Task item: Go through the material that comes after this and count the lines containing "veroja"; report only the count.

━━ Records supplied ━━

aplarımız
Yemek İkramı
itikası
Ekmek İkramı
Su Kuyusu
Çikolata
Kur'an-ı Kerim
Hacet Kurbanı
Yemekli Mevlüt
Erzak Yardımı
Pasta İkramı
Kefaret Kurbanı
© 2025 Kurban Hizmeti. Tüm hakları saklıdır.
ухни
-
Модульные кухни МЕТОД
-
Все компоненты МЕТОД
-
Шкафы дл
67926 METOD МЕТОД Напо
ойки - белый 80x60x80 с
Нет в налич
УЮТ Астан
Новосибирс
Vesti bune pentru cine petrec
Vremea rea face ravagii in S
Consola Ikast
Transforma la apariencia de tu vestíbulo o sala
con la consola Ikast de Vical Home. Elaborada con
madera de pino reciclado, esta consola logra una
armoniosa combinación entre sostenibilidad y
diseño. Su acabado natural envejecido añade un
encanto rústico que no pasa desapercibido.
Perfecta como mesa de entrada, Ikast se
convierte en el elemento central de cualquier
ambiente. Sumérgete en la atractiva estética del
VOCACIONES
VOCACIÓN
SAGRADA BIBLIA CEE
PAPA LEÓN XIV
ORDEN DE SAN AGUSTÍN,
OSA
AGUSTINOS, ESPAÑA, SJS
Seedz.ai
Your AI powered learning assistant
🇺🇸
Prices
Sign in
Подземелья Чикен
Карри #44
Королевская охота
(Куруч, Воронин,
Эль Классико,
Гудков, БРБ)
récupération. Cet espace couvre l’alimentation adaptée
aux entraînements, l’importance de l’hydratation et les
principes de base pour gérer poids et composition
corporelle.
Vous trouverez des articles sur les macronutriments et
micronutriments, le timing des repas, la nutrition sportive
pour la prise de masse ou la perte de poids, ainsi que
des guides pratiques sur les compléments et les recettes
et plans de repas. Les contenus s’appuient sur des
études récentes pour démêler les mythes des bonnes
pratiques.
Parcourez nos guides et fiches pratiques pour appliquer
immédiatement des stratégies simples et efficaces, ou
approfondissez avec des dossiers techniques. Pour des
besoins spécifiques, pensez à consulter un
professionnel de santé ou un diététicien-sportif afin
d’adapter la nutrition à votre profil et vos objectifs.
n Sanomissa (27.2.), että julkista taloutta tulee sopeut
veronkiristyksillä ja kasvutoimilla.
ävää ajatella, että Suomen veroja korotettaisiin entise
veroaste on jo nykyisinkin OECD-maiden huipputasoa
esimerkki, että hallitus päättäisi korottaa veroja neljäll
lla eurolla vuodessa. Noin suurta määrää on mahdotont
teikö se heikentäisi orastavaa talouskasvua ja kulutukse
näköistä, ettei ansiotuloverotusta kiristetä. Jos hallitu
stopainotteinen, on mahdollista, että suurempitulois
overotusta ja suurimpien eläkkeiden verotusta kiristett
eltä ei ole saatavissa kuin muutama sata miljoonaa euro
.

━━━

Answer area: 2